Here is a refresher for organizations that may have focused on protecting against direct cyberattacks but not against third-party risks.

An increase in the number and sophistication of supply chain attacks in 2023 has had public agencies and industry experts alike emphasizing that supply chains need to command greater attention in 2024. 

The hype around AI and ML also plays a part. Our prediction for 2024 is that high impact, sophisticated attacks will hide behind the themes of AI/ML and create larger data breaches much like MOVEit and other supply chain attacks. 

We may also see cyber criminals weaponizing zero-day vulnerabilities and emails in order to launch sophisticated supply chain attacks.

Three supply-chain resilience factors will therefore impact 2024:

    • Critical infrastructure
      In the event of critical infrastructure attacks, a nation’s citizens may be unable to work, attend school, or at a more basic level, obtain the resources that are essential to survival. Now the poster child of critical infrastructure attacks and supply chain fallout, the infamous Colonial Pipeline attack of 2021 resulted in mass-panic around energy resources, placing businesses and individuals in harm’s way. Ultimately, the incident has reinforced the need to proactively address supply chain security.

    • Europe’s NIS2
      In the European Union, the Network and Information Security Directive (NIS2), which takes effect in October of 2024, includes provisions pertaining to supply chain security. Individual companies are required to address the security of supply chains and supplier relationships. EU member states will be able to carry out coordinated risk assessments of critical supply chains, meaning that much will be subject to serious scrutiny. With new legal frameworks coming into place, it will be more important for firms to prioritize cybersecurity in their supply chains.
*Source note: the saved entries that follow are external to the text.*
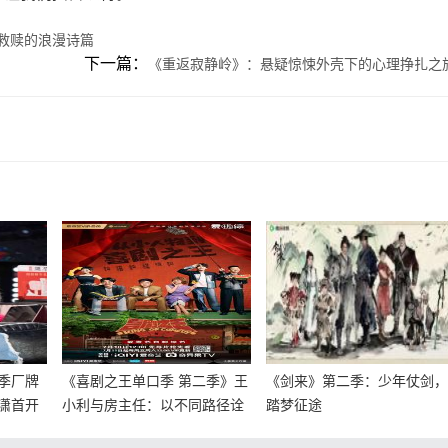
救赎的浪漫诗篇
下一篇：
《重返寂静岭》：悬疑惊悚外壳下的心理挣扎之
季厂牌
《喜剧之王单口季 第二季》王
《剑来》第二季：少年仗剑
潇首开
小利与房主任：以不同路径诠
踏梦征途
释幸福的主动权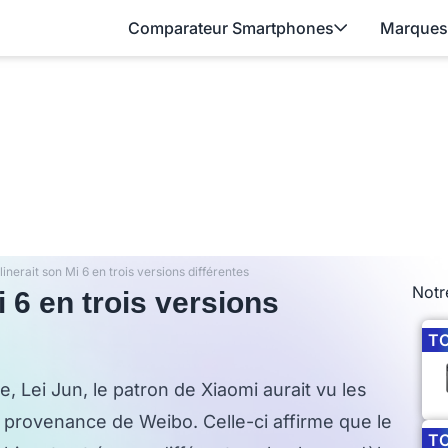
Comparateur Smartphones
Marques
inerait son Mi 6 en trois versions différentes
Notr
 6 en trois versions
T
 Lei Jun, le patron de Xiaomi aurait vu les
 provenance de Weibo. Celle-ci affirme que le
T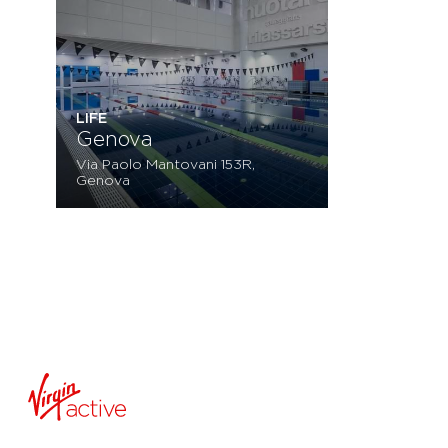
LIFE
Genova
Via Paolo Mantovani 153R,
Genova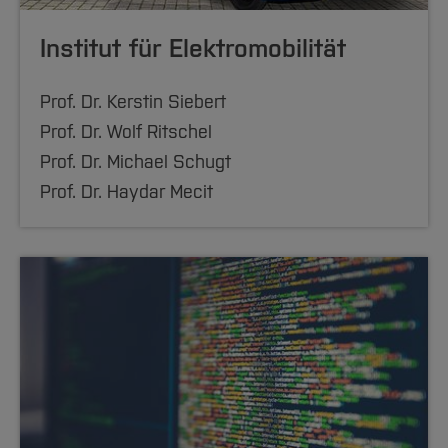
Institut für Elektromobilität
Prof. Dr. Kerstin Siebert
Prof. Dr. Wolf Ritschel
Prof. Dr. Michael Schugt
Prof. Dr. Haydar Mecit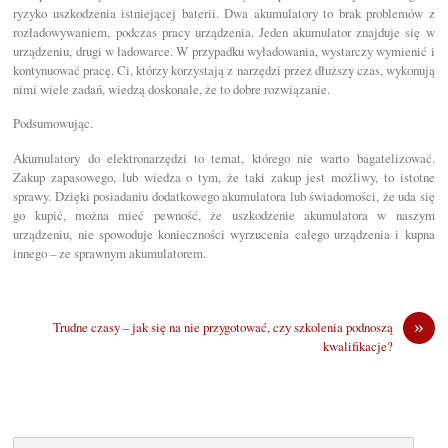
ryzyko uszkodzenia istniejącej baterii. Dwa akumulatory to brak problemów z
rozładowywaniem, podczas pracy urządzenia. Jeden akumulator znajduje się w
urządzeniu, drugi w ładowarce. W przypadku wyładowania, wystarczy wymienić i
kontynuować pracę. Ci, którzy korzystają z narzędzi przez dłuższy czas, wykonują
nimi wiele zadań, wiedzą doskonale, że to dobre rozwiązanie.
Podsumowując.
Akumulatory do elektronarzędzi to temat, którego nie warto bagatelizować.
Zakup zapasowego, lub wiedza o tym, że taki zakup jest możliwy, to istotne
sprawy. Dzięki posiadaniu dodatkowego akumulatora lub świadomości, że uda się
go kupić, można mieć pewność, że uszkodzenie akumulatora w naszym
urządzeniu, nie spowoduje konieczności wyrzucenia całego urządzenia i kupna
innego – ze sprawnym akumulatorem.
»
Trudne czasy – jak się na nie przygotować, czy szkolenia podnoszą
kwalifikacje?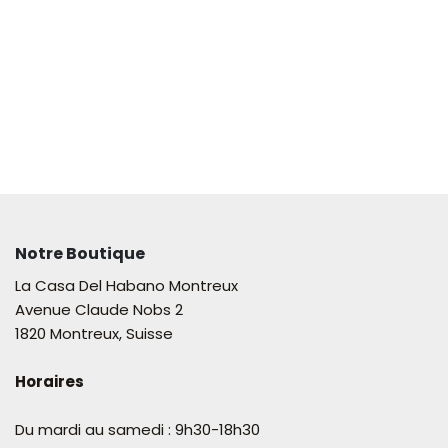
Notre Boutique
La Casa Del Habano Montreux
Avenue Claude Nobs 2
1820 Montreux, Suisse
Horaires
Du mardi au samedi : 9h30-18h30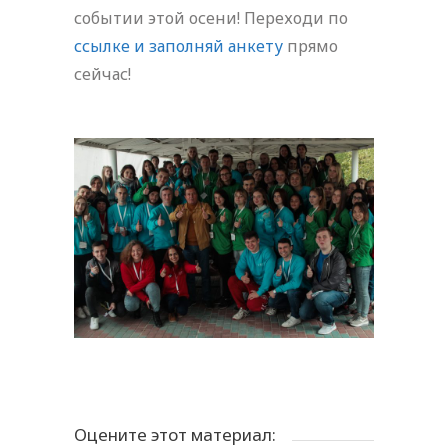
событии этой осени! Переходи по
ссылке и заполняй анкету
прямо
сейчас!
Оцените этот материал: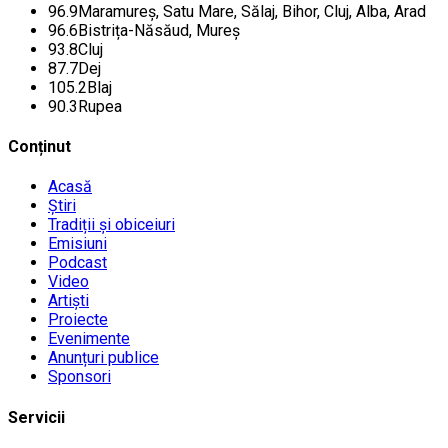
96.9
Maramureș, Satu Mare, Sălaj, Bihor, Cluj, Alba, Arad
96.6
Bistrița-Năsăud, Mureș
93.8
Cluj
87.7
Dej
105.2
Blaj
90.3
Rupea
Conținut
Acasă
Știri
Tradiții și obiceiuri
Emisiuni
Podcast
Video
Artiști
Proiecte
Evenimente
Anunțuri publice
Sponsori
Servicii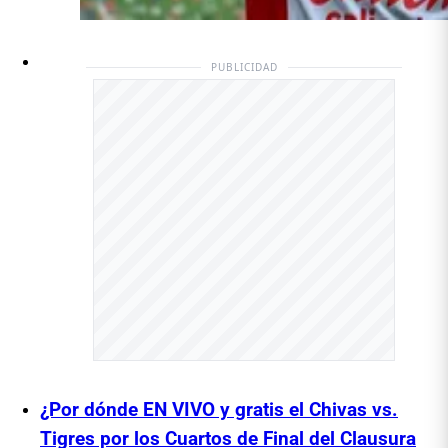
PUBLICIDAD
¿Por dónde EN VIVO y gratis el Chivas vs.
Tigres por los Cuartos de Final del Clausura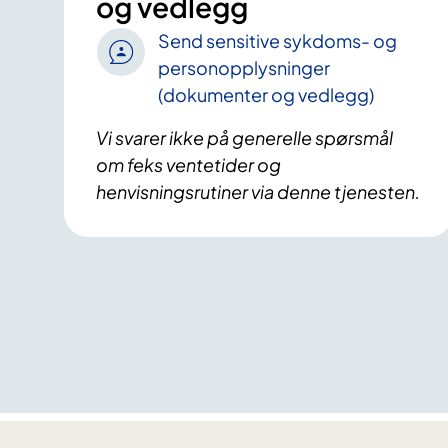
og vedlegg
Send sensitive sykdoms- og
personopplysninger
(dokumenter og vedlegg)
Vi svarer ikke på generelle spørsmål
om feks ventetider og
henvisningsrutiner via denne tjenesten.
    • The Biden administration’s Executive Order
      In response to the escalating volume of threats, the US government has issued an executive order mandating the improvement of the software supply chain. The executive order calls for the adoption of security best practices that will help build “trust and transparency” in the nation’s critical systems.

Five ways to do our part

Protect all systems from supply chain attacks with these tips:

    • Leverage vendor-risk assessments in order to ensure that third-party ecosystems are as secure and protected as possible.
    • Encourage third-party partners to adopt robust threat intelligence systems that can provide real-time updates into threat actors’ activities.
    • Implement Zero Trust principles.
    • Segment all networks: even the most trusted of third-parties and partner organizations do not need unfettered access to every element of your network.
    • Automate certain processes, including threat prevention and threat hunting, to ensure accurate and efficient results that can be used to identify the threats stemming from vendors, suppliers or ecosystem partners.

Organizations must demand stricter evaluations and implementation of security protocols from their vendors and partners. Supply chain security management is not easy, especially when it requires new modes of operation, new investments and new collaborations. However, despite the challenges, every firm needs to do its part to commit to continuous supply chain security improvement.